Doctor Sam's patients can also opt to forego membership and pay $100 per visit. Pre-existing conditions aren't a factor. Doctor Sam says health care providers and insurers assume patients can't figure out things like cost, efficiency and quality because they're too complex.
"I believe that if the costs are transparent and made clear up front, that patients can recognize good quality and affordability," he said.
Doctor Sam handles routine visits and simple lab tests at his office. For patients with more complicated issues, he's painstakingly set up a network of like-minded physicians, specialists and even alternative medicine practitioners to refer to.
He takes a somewhat unorthodox approach to break down walls between doctor and patient. His desk is situated so that he's the first person to greet people when they walk in the door, before ushering them into an examining room. So far, that's gotten a mixed reaction.
"Some people get that and like it, and other people say to me, you really shouldn't be sitting there," he said.
But the greatest expression of how Doctor Sam's values line up with who he serves is a space that directly adjoins the medical office called the Conduit Gallery, where artists' works are regularly displayed.
With natural light streaming into its converted warehouse windows, and oversized photographic portraits on the wall, you feel like you should be grabbing a glass of wine and some cheese rather than having a stethoscope put to your chest.
For artists like woodcarver Nathan Stanley, whose $10,000-deductible insurance policy kept him away from doctors, Doctor Sam's affordability is a draw.
"I spend $100 for a visit here," he said. "Wow, that's nothing."

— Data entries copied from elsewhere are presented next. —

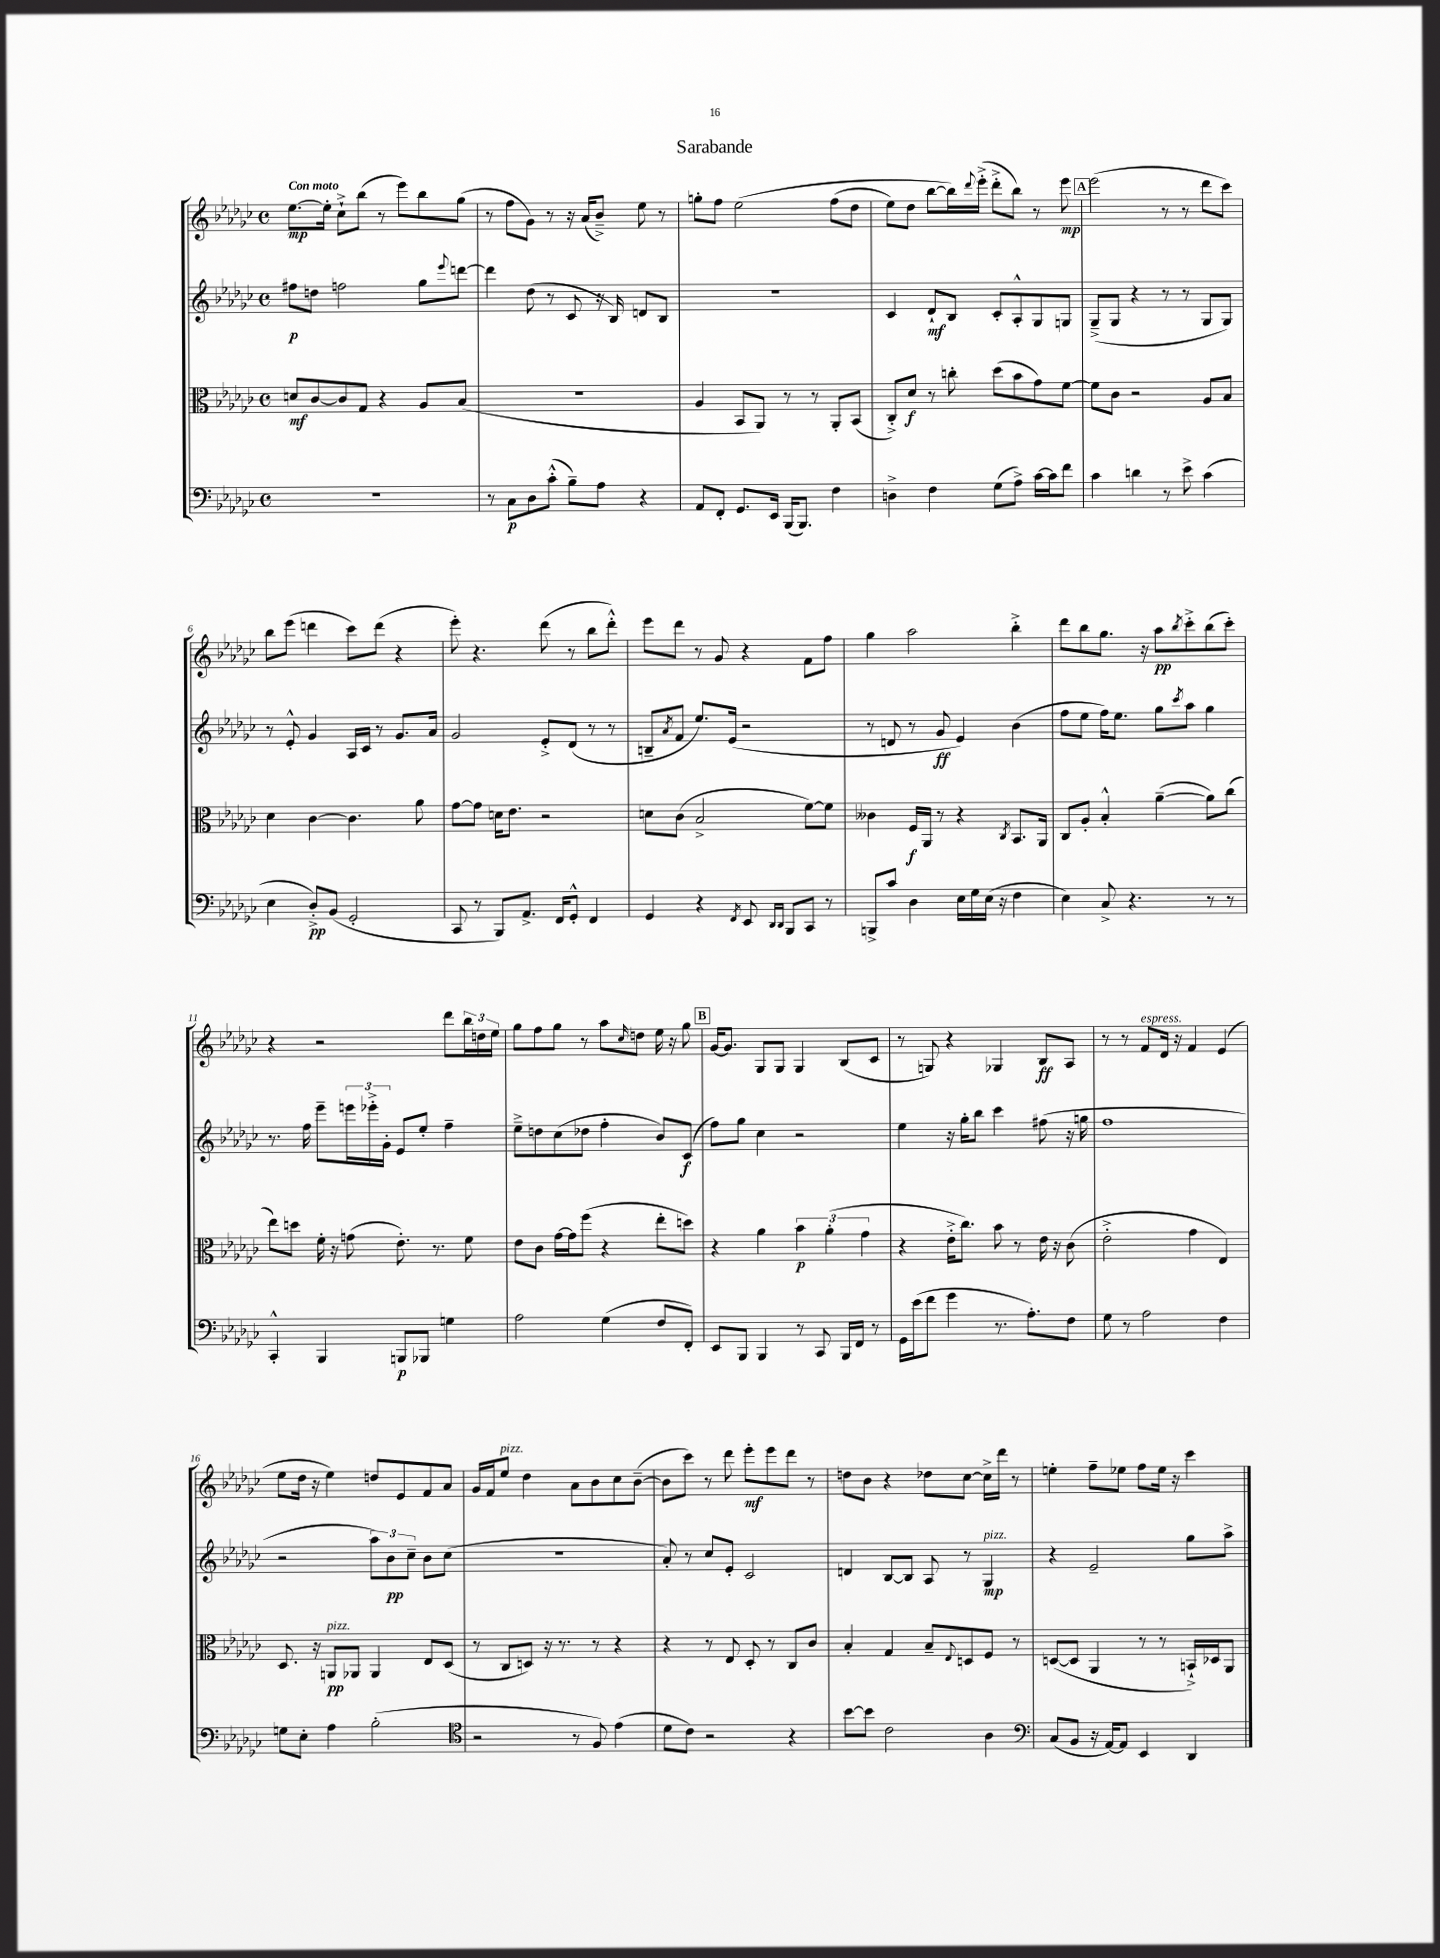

**kern	**dynam	**kern	**dynam	**kern	**dynam	**kern	**dynam
*part4	*part4	*part3	*part3	*part2	*part2	*part1	*part1
*staff4	*staff4	*staff3	*staff3	*staff2	*staff2	*staff1	*staff1
*clefF4	*	*clefC3	*	*clefG2	*	*clefG2	*
*k[b-e-a-d-g-c-]	*	*k[b-e-a-d-g-c-]	*	*k[b-e-a-d-g-c-]	*	*k[b-e-a-d-g-c-]	*
*M4/4	*	*M4/4	*	*M4/4	*	*M4/4	*
*met(c)	*	*met(c)	*	*met(c)	*	*met(c)	*
=1	=1	=1	=1	=1	=1	=1	=1
!	!	!	!	!	!	!LO:TX:a:B:t=Con moto	!
1r	.	8dn/L	mf	8ff#X\L	p	[8.ee-\L	mp
.	.	[8c-/	.	8ddn\J	.	.	.
.	.	.	.	.	.	16ee-'\Jk]	.
.	.	8c-/]	.	2ffn\	.	8cc-`^\L	.
.	.	8G-/J	.	.	.	(8bb-\J	.
.	.	4r	.	.	.	8r	.
.	.	.	.	.	.	8eee-\L)	.
.	.	8A-/L	.	8gg-\L	.	8bb-\	.
.	.	.	.	8qqeee-/	.	.	.
.	.	(8B-/J	.	[8dddn\J	.	(8gg-\J	.
=2	=2	=2	=2	=2	=2	=2	=2
8r	.	1r	.	4ddd\]	.	8r	.
8C-\L	p	.	.	.	.	8ff\L	.
8D-\	.	.	.	(8dd-\	.	8g-\J)	.
(8c-'^^\J	.	.	.	8r	.	8r	.
8B-~\L)	.	.	.	8c-/	.	16r	.
.	.	.	.	.	.	(16a-/KL	.
8A-\J	.	.	.	16r	.	8b-~^/J)	.
.	.	.	.	16B-/)	.	.	.
4r	.	.	.	8dn/L	.	8ee-\	.
.	.	.	.	8B-/J	.	8r	.
=3	=3	=3	=3	=3	=3	=3	=3
8AA-/L	.	4A-/	.	1r	.	8ggn'\L	.
8FF'/J	.	.	.	.	.	8ff\J	.
8.GG-/L	.	8BB-/L	.	.	.	(2ee-\	.
.	.	8AA-/J)	.	.	.	.	.
16EE-/Jk	.	.	.	.	.	.	.
(16BBB-/KL	.	8r	.	.	.	.	.
8.BBB-/J)	.	.	.	.	.	.	.
.	.	8r	.	.	.	.	.
4F\	.	8AA-'/L	.	.	.	(8ff\L	.
.	.	(8BB-/J	.	.	.	8dd-\J	.
=4	=4	=4	=4	=4	=4	=4	=4
4Dn^\	.	8C-'^/L)	.	4c-/	.	8ee-\L)	.
.	.	8d-/J	f	.	.	8dd-\J	.
4F\	.	8r	.	8d-`/L	mf	[8bb-\L	.
.	.	8ccn'\	.	8B-/J	.	16bb-\L])	.
.	.	.	.	.	.	8qqddd-/	.
.	.	.	.	.	.	(16eee-'^\JJ	.
(8G-\L	.	(8dd-\L	.	8c-'/L	.	8ddd-'^\L	.
8A-^\J)	.	8b-\	.	8A-'^^/	.	8bb-\J)	.
[16c-\LL	.	8g-\)	.	8G-/	.	8r	.
16c-\J]	.	.	.	.	.	.	.
8f\J	.	[8f\J	.	8Gn/J	.	8eee-\	mp
!!LO:REH:place=s1:t=A
=5	=5	=5	=5	=5	=5	=5	=5
4c-\	.	8f\L]	.	(8G-~^/L	.	(2eee-\	.
.	.	8c-\J	.	8G-/J	.	.	.
4dn\	.	2r	.	4r	.	.	.
8r	.	.	.	8r	.	8r	.
8e-^\	.	.	.	8r	.	8r	.
(4c-\	.	8A-/L	.	8G-/L	.	8ddd-\L	.
.	.	8B-/J	.	8G-/J)	.	8ccc-\J)	.
!!LO:LB:g=z
=6	=6	=6	=6	=6	=6	=6	=6
4E-\	.	4d-\	.	8r	.	8bb-\L	.
.	.	.	.	8e-'^^/	.	(8eee-\J	.
8D-'^/L)	pp	[4c-\	.	4g-/	.	4dddn\	.
(8BB-/J	.	.	.	.	.	.	.
2GG-'/	.	4.c-\]	.	16A-/LL	.	8ccc-\L)	.
.	.	.	.	16c-/JJ	.	.	.
.	.	.	.	8r	.	(8ddd\J	.
.	.	.	.	8.g-/L	.	4r	.
.	.	8a-\	.	.	.	.	.
.	.	.	.	16a-/Jk	.	.	.
=7	=7	=7	=7	=7	=7	=7	=7
8CC-/	.	[8g-\L	.	2g-/	.	8eee-'\)	.
8r	.	8g-\J]	.	.	.	4.r	.
8BBB-/L)	.	16dn\KL	.	.	.	.	.
.	.	8.e-\J	.	.	.	.	.
8.AA-^/J	.	.	.	.	.	.	.
.	.	2r	.	8e-'^/L	.	(8ddd-\	.
16FF/KL	.	.	.	.	.	.	.
8GG-'^^/J	.	.	.	(8d-/J	.	8r	.
4FF/	.	.	.	8r	.	8bb-\L	.
.	.	.	.	8r	.	8ddd-'^^\J)	.
=8	=8	=8	=8	=8	=8	=8	=8
4GG-/	.	8dn\L	.	8Bn~/L	.	8eee-\L	.
.	.	.	.	8qa-/	.	.	.
.	.	(8c-\J	.	8f/J	.	8ddd-\J	.
4r	.	2B-^/	.	8.ee-/L)	.	8r	.
.	.	.	.	.	.	8g-/	.
.	.	.	.	(16e-/Jk	.	.	.
8qFF/	.	.	.	.	.	.	.
8EE-/	.	.	.	2r	.	4r	.
16qqDD-/LL	.	.	.	.	.	.	.
16qqDD-/JJ	.	.	.	.	.	.	.
8BBB-/L	.	.	.	.	.	.	.
8CC-/J	.	[8f\L)	.	.	.	8f\L	.
8r	.	8f\J]	.	.	.	8ff\J	.
=9	=9	=9	=9	=9	=9	=9	=9
8BBBn^/L	.	4c--X\	.	8r	.	4gg-\	.
8c-/J	.	.	.	8dn/	.	.	.
4D-\	.	16F/LL	f	8r	.	2aa-\	.
.	.	16AA-/JJ	.	.	.	.	.
.	.	8r	.	8g-/	ff	.	.
16E-\LL	.	4r	.	4e-/)	.	.	.
16G-\	.	.	.	.	.	.	.
(16E-\JJ	.	.	.	.	.	.	.
16r	.	.	.	.	.	.	.
.	.	8qC-/	.	.	.	.	.
4F\	.	8.BB-/L	.	(4b-\	.	4bb-'^\	.
.	.	16AA-/Jk	.	.	.	.	.
=10	=10	=10	=10	=10	=10	=10	=10
4E-\)	.	8C-/L	.	8ff\L	.	8ddd-\L	.
.	.	8A-'/J	.	8ee-\J	.	8bb-\	.
8C-^/	.	4B-'^^/	.	16ff\KL)	.	8.gg-\J	.
.	.	.	.	8.ee-\J	.	.	.
4.r	.	.	.	.	.	.	.
.	.	.	.	.	.	16r	.
.	.	([4a-~\	.	8gg-\L	.	8aa-\L	pp
.	.	.	.	8qccc-/	.	8qbb-/	.
.	.	.	.	8aa-\J	.	8ccc-'^\	.
8r	.	8a-\L])	.	4gg-\	.	(8bb-\	.
8r	.	(8cc-\J	.	.	.	8ccc-'\J)	.
!!LO:LB:g=z
=11	=11	=11	=11	=11	=11	=11	=11
4CC-'^^/	.	8ee-\L)	.	8.r	.	4r	.
.	.	8ddn\J	.	.	.	.	.
.	.	.	.	16ff\	.	.	.
4BBB-/	.	16f'\	.	8eee-~\L	.	2r	.
.	.	16r	.	.	.	.	.
.	.	(8gn\	.	24eeen\L	.	.	.
.	.	.	.	24eee-X'^\	.	.	.
.	.	.	.	24g-'\JJ	.	.	.
8BBBn/L	p	8.e-'\)	.	8e-/L	.	.	.
8BBB-X/J	.	.	.	8ee-'/J	.	.	.
.	.	8.r	.	.	.	.	.
4Gn\	.	.	.	4ff~\	.	8ddd-\L	.
.	.	8f\	.	.	.	24bb-\L	.
.	.	.	.	.	.	24ddn\	.
.	.	.	.	.	.	24ee-\JJ	.
=12	=12	=12	=12	=12	=12	=12	=12
2A-\	.	8e-\L	.	8ee-~^\L	.	8gg-\L	.
.	.	8c-\J	.	8ddn\	.	8ff\	.
.	.	[16g-\LL	.	(8cc-\	.	8gg-\J	.
.	.	16g-\J]	.	.	.	.	.
.	.	(8ff\J	.	8dd-X\J	.	8r	.
(4G-\	.	4r	.	4ff'\	.	8aa-\L	.
.	.	.	.	.	.	16qqcc-/	.
.	.	.	.	.	.	8ddn\J	.
8F/L	.	8ee-'\L	.	8b-/L)	.	16ee-\	.
.	.	.	.	.	.	16r	.
8FF'/J)	.	8ddn\J)	.	(8c-/J	f	8gg-\	.
!!LO:REH:place=s1:t=B
=13	=13	=13	=13	=13	=13	=13	=13
8EE-/L	.	4r	.	8ff\L)	.	[16g-/KL	.
.	.	.	.	.	.	8.g-/J]	.
8BBB-/J	.	.	.	8gg-\J	.	.	.
4BBB-/	.	4a-\	.	4cc-\	.	8G-/L	.
.	.	.	.	.	.	8G-/J	.
8r	.	6b-\	p	2r	.	4G-/	.
8CC-/	.	.	.	.	.	.	.
.	.	(6a-'\	.	.	.	.	.
16BBB-/LL	.	.	.	.	.	(8B-/L	.
16FF/JJ	.	.	.	.	.	.	.
.	.	6g-\	.	.	.	.	.
8r	.	.	.	.	.	8c-/J	.
=14	=14	=14	=14	=14	=14	=14	=14
16GG-\LL	.	4r	.	4ee-\	.	8r	.
(16e-\J	.	.	.	.	.	.	.
8f\J	.	.	.	.	.	8Gn/)	.
4g-\	.	16e-'^\KL	.	16r	.	4r	.
.	.	8.cc-\J)	.	16gg-'\KL	.	.	.
.	.	.	.	8bb-\J	.	.	.
8.r	.	8b-\	.	4ccc-\	.	4G-X/	.
.	.	8r	.	.	.	.	.
8.A-'\L)	.	.	.	.	.	.	.
.	.	16e-\	.	(8ff#X\	.	8B-/L	ff
.	.	16r	.	.	.	.	.
8F\J	.	(8c-\	.	16r	.	8A-/J	.
.	.	.	.	16ggn\	.	.	.
=15	=15	=15	=15	=15	=15	=15	=15
8G-\	.	2e-'^\	.	1ff	.	8r	.
8r	.	.	.	.	.	8r	.
!	!	!	!	!	!	!LO:TX:a:i:t=espress.	!
2A-\	.	.	.	.	.	8f/L	.
.	.	.	.	.	.	16d-/Jk	.
.	.	.	.	.	.	16r	.
.	.	4g-\	.	.	.	4f/	.
4F\	.	4E-/)	.	.	.	(4e-/	.
!!LO:LB:g=z
=16	=16	=16	=16	=16	=16	=16	=16
8Gn\L	.	8.D-/	.	2r	.	8ee-\L	.
8E-'\J	.	.	.	.	.	16dd-\Jk	.
.	.	16r	.	.	.	16r	.
!	!	!LO:TX:a:i:t=pizz.	!	!	!	!	!
4A-\	.	8AAn/L	pp	.	.	4ee-\)	.
.	.	8AA-X/J	.	.	.	.	.
(2B-'\	.	4AA-/	.	12aa-\L)	.	8ddn/L	.
.	.	.	.	12b-\	pp	.	.
.	.	.	.	.	.	8e-/	.
.	.	.	.	12cc-~\J	.	.	.
.	.	8E-/L	.	8b-\L	.	8f/	.
.	.	(8D-/J	.	(8cc-\J	.	8a-/J	.
=17	=17	=17	=17	=17	=17	=17	=17
*clefC4	*	*	*	*	*	*	*
2r	.	8r	.	1r	.	16g-/LL	.
.	.	.	.	.	.	16f/J	.
!	!	!	!	!	!	!LO:TX:a:i:t=pizz.	!
.	.	8C-/L	.	.	.	8ee-/J	.
.	.	8Dn/J)	.	.	.	4dd-\	.
.	.	16r	.	.	.	.	.
.	.	8.r	.	.	.	.	.
8r	.	.	.	.	.	8a-\L	.
8F/)	.	8r	.	.	.	8b-\	.
(4e-\	.	4r	.	.	.	8cc-\	.
.	.	.	.	.	.	([8b-~\J	.
=18	=18	=18	=18	=18	=18	=18	=18
8d-\L	.	4r	.	8a-'/)	.	8b-\L]	.
8c-\J)	.	.	.	8r	.	8ccc-\J)	.
2r	.	8r	.	8cc-/L	.	8r	.
.	.	8E-/	.	8e-'/J	.	8ddd-\	.
.	.	8D-'/	.	2c-/	.	8eee-'\L	mf
.	.	8r	.	.	.	8eee-\	.
4r	.	8C-/L	.	.	.	8ddd-\J	.
.	.	8c-/J	.	.	.	8r	.
=19	=19	=19	=19	=19	=19	=19	=19
[8b-\L	.	4B-'/	.	4dn/	.	8ddn\L	.
8b-\J]	.	.	.	.	.	8b-\J	.
2c-\	.	4G-/	.	[8B-/L	.	4r	.
.	.	.	.	8B-/J]	.	.	.
.	.	8B-~/L	.	8A-/	.	8dd-X\L	.
.	.	8qqE-/	.	.	.	.	.
.	.	8Dn/	.	8r	.	[8cc-\J	.
!	!	!	!	!LO:TX:a:i:t=pizz.	!	!	!
4A-\	.	8F/J	.	4G-/	mp	16cc-^\LL]	.
.	.	.	.	.	.	16ddd-\JJ	.
.	.	8r	.	.	.	8r	.
=20	=20	=20	=20	=20	=20	=20	=20
*clefF4	*	*	*	*	*	*	*
(8C-/L	.	([8Dn/L	.	4r	.	4een'\	.
8BB-/J	.	8D/J]	.	.	.	.	.
16r	.	4AA-/	.	2e-~/	.	8ff~\L	.
[16AA-/KL)	.	.	.	.	.	.	.
8AA-/J]	.	.	.	.	.	8ee-X\J	.
4EE-/	.	8r	.	.	.	8ff\L	.
.	.	8r	.	.	.	16ee-\Jk	.
.	.	.	.	.	.	16r	.
4DD-/	.	16BBn`^/LL)	.	8gg-\L	.	4ccc-\	.
.	.	16D-X/J	.	.	.	.	.
.	.	8AA-/J	.	8aa-^\J	.	.	.
==	==	==	==	==	==	==	==
*-	*-	*-	*-	*-	*-	*-	*-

But it's Doctor Sam's sensibility that Stanley appreciates even more.
"He just understands the abstract mind and I can communicate with him," Stanley said.
In limited situations, even cash poor artists have an option with Doctor Sam. When Minneapolis photographer Michael Shapiro inquired about the practice, he was up front.
"I said 'you know I've got a lot more prints than I do money,' " he said." He said 'well I've been looking at your Web site, and I'd certainly like to have some of your prints.' "
Shapiro ended up exchanging a photograph for five visits with Doctor Sam. "For me that worked out really well," he said.
Dr. Sam is building his practice slowly. He's pretty confident he can keep costs down, quality up and make a living. Dr. Sam's dual commitment to affordability and quality is what Laura Zabel said makes his practice unique, and a model. Zabel, the executive director of Springboard for the Arts, said we all know the nation is embroiled in a heated debate on health care reform.
"Meanwhile, quiet Doctor Sam is figuring out a way to fix it for these 500 people who will be his core membership," she said.
Probably the highest compliment you could pay Doctor Sam is to tell him he tackled health care reform like an artist would -- creatively.